- [Teks yang Ditampilkan]
SILAHTURAHMI TOKOH LINTAS AGAMA DAN TOKOH MASYARAKAT KABUPATEN KETAPANG

Pada tanggal 28 Desember 2024, berlangsung acara Silaturahmi Tokoh Lintas Agama dan Tokoh Masyarakat Kabupaten Ketapang di Hotel Borneo Emerald, Ketapang. Dengan mengusung tema “Merajut Persaudaraan dan Menjaga Harmonisasi di Tengah Keberagaman Pasca Pilkada di Kabupaten Ketapang”, kegiatan ini menjadi momentum penting untuk memperkuat hubungan antarumat beragama sekaligus merespons dinamika sosial pascapemilihan kepala daerah.

Acara ini dihadiri oleh 5 tokoh agama dari berbagai kepercayaan yang ada di Kabupaten Ketapang, kecuali perwakilan dari agama Konghucu. Kelima tokoh yang menjadi perwakilan dari agama-agama yang ada di kabupaten Ketapang bersama-sama menyampaikan pesan moral yang disampaikan kepada perwakilan lintas agama, etnis dan budaya, KAPORLES, DAMDIM serta perwakilan dari ketiga paslon yang mengikuti pilkada calon bupati dan calon wakil bupati di kabupaten ketapang. Bersilahturahmi melahirkan persaudaraan, kerukunan dan harmonisasi yang baik diantara umat beragama.

KH. Abdullah Alfaqir, SE, ME, dari Majelis Ulama Indonesia (MUI), menyampaikan bahwa sesuatu itu akan menjadi indah, tergantung kita yang menikmati. Ada tiga poin penting dalam sambutannya yakni:

1. Perbedaan sebagai keniscayaan
Tokoh agama perlu menyuarakan perbedaan yang lebih baik. Perbedaan digambarkan sebagai sebuah alat musik yang dapat menghasilkan bunyi atau suara yang indah Ketika dimainkan secara Bersama-sama dengan irama yang sama kedati alat musiknya berbeda.

2. Perbedaan itu Indah
Manusia yang ada di kabupaten Ketapang berasal dari aneka suku, agama dan budaya. Itulah yang memperkaya hidup serta yang membuatnya menjadi indah.

3. Hati-hati terhadap Hoaks
Penting bagi kita untuk menyikapi informasi secara objektif. Sikap memilah-milah terhadap informasi yang tidak baik sangat penting bagi dunia dewasa ini demi menjaga ketenteraman Bersama.

- [Tugas Anda]
Lanjutkan tulisan di atas tentang silaturahmi tokoh lintas agama di Ketapang, mulai tepat setelah kalimat terakhirnya.

- [Entri yang Diambil]
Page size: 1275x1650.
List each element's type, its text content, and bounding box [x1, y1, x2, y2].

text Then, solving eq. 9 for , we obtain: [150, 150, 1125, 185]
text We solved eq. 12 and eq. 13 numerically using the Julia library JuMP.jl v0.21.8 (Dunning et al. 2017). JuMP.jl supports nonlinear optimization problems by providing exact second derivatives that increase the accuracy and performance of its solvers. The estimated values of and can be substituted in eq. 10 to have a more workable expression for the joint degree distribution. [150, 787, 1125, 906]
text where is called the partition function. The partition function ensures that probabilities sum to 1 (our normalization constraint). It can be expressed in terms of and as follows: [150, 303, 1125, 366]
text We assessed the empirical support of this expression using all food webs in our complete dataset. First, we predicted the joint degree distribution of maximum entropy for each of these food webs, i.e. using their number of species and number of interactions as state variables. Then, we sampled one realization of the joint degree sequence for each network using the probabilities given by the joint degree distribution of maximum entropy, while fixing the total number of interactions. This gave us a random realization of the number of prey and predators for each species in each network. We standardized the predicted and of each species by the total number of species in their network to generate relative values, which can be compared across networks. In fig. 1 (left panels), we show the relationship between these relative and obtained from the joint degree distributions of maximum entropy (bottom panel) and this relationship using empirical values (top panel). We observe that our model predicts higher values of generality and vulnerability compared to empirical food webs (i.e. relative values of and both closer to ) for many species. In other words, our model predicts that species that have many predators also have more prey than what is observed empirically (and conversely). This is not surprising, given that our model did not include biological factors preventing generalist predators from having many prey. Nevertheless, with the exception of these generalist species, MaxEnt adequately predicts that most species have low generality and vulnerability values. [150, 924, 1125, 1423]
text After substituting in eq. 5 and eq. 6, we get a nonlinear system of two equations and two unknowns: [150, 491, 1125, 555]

- [Hasil Latihan Ini]
Mgr. Pius Riana Prapdi, Perwakilan Agama Katolik, menyampaikan bahwa tema natal tahun ini menginspirasi kita semua untuk tidak pernah Lelah membangung jatidiri kemanusiaan kita, serta tidak pernah Lelah menebarkan cinta kasih dan peduli terhadap bangsa. Dalam pesan moral yang diberikan, Mgr. Pius memberikan tiga poin penting yakni:

1. Peran Tokoh Agama
Kedewasaan masyarakat dalam pelaksanaan Pilkada merupakan modal sosial yang patut kita rawat dengan bijak. Masyarakat semakin merasakan indahnya kebersamaan dari aneka ras, suku, bangsa dan agama yang ada di Kabupaten Ketapang. Perbedaan semakin disadari sebagai anugerah bagi kehidupan karena Indonesia ada karena berbeda. Merajut perbedaan dalam membangun kerukunan adalah keniscayaan yang dijamin dan diberi jalan oleh Pancasila. Oleh karena itu, marilah kita terus menjalin persaudaraan dengan kata dan perbuatan. Kita wujudkan persaudaraan dengan keteladanan sebab keteladanan lebih ampuh dari sejuta kata. Peran tokoh lintas agama membangun membangun kemanusiaan. Para tokoh agama mempunyai tugas pokok untuk mengajarkan ajaran agamanya masing-masing kepada umatnya secara benar dan bijak. Kita memberi teladan dalam membangun dialog, persaudaraan dan belarasa di antara kita.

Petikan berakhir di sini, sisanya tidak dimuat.